The Data Controller shall compensate for any damage caused to others by the unlawful processing of the data subject’s data or by violating data security requirements. In the event of an infringement of the data subject’s personal rights, the data subject may claim damages for non-material harm (Civil Code, Section 2:52). The Data Controller is also liable for any damage caused by the data processor towards the data subject. The Data Controller shall be exempt from liability if the damage was caused by an unavoidable reason beyond the scope of data processing.

The Data Controller shall not compensate for damages, and damages for non-material harm cannot be claimed to the extent that the damage or the infringement of personal rights was caused by the data subject’s intentional or grossly negligent conduct.

7.12 RIGHT TO TURN TO THE COURT

If the data subject’s rights are violated, they may turn to the court against the Data Controller. The court shall proceed in the case with priority.

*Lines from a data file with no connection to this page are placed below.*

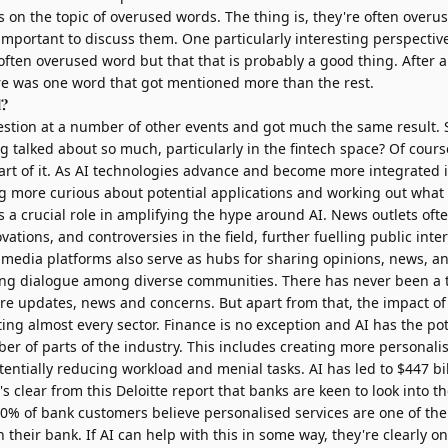
s on the topic of overused words. The thing is, they're often overu
important to discuss them. One particularly interesting perspectiv
often overused word but that that is probably a good thing. After al
e was one word that got mentioned more than the rest.
d?
estion at a number of
other events
and got much the same result. 
g talked about so much, particularly in the fintech space? Of cours
part of it. As AI technologies advance and become more integrated in
 more curious about potential applications and working out what 
 a crucial role in amplifying the hype around AI. News outlets oft
ations, and controversies in the field, further fuelling public inte
l media platforms also serve as hubs for sharing opinions, news, a
ering dialogue among diverse communities. There has never been a
are updates, news and concerns. But apart from that, the impact of
ing almost every sector. Finance is no exception and AI has the pot
er of parts of the industry. This includes creating more personalis
entially reducing workload and menial tasks. AI has led to
$447 bi
's clear from
this Deloitte report
that banks are keen to look into th
50% of bank customers believe personalised services are one of the 
n their bank. If AI can help with this in some way, they're clearly o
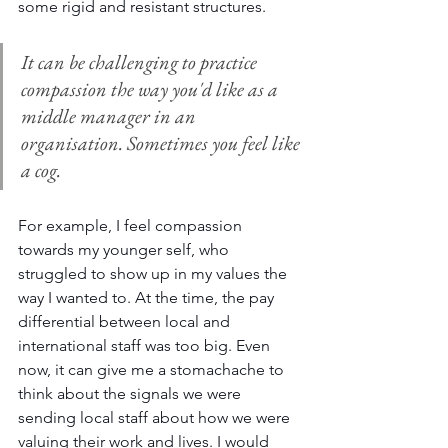
some rigid and resistant structures.
It can be challenging to practice 
compassion the way you'd like as a 
middle manager in an 
organisation. Sometimes you feel like 
a cog.
For example, I feel compassion 
towards my younger self, who 
struggled to show up in my values the 
way I wanted to. At the time, the pay 
differential between local and 
international staff was too big. Even 
now, it can give me a stomachache to 
think about the signals we were 
sending local staff about how we were 
valuing their work and lives. I would 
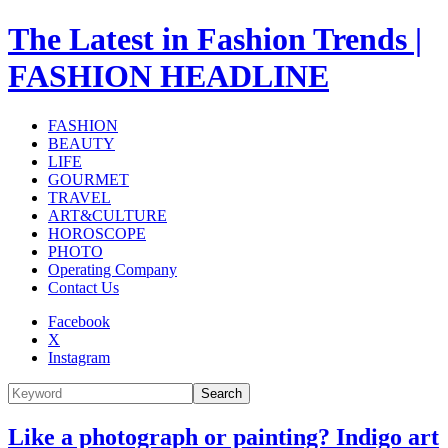
The Latest in Fashion Trends |
FASHION HEADLINE
FASHION
BEAUTY
LIFE
GOURMET
TRAVEL
ART&CULTURE
HOROSCOPE
PHOTO
Operating Company
Contact Us
Facebook
X
Instagram
Search
Like a photograph or painting? Indigo art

Data Protection Authority Procedure

A complaint may be lodged with the National Authority for Data Protection and Freedom of Information:

Name: National Authority for Data Protection and Freedom of Information
Registered office: 1125 Budapest, Szilágyi Erzsébet fasor 22/C.
Mailing address: 1530 Budapest, P.O. Box: 5.
Phone: +36 1 391 1400
Fax: +36 1 391 1410
E-mail: ugyfelszolgalat@naih.hu
Website: http://www.naih.hu

8. OTHER PROVISIONS

For data processing activities not listed in this notice, information will be provided at the time of data collection. We inform our clients that the court, the prosecutor, the investigating authority, the misdemeanour authority, the administrative authority, the National Authority for Data Protection and Freedom of Information, the Hungarian National Bank, and other bodies authorized by law may contact the Data Controller for the purpose of providing information, disclosing, transferring data, or making documents available. The Data Controller shall only disclose personal data to authorities if the authority specifies the exact purpose and the scope of the requested data, and only to the extent that is strictly necessary for fulfilling the request.

(This privacy notice was prepared based on the recommendation of the Budapest Chamber of Commerce and Industry.)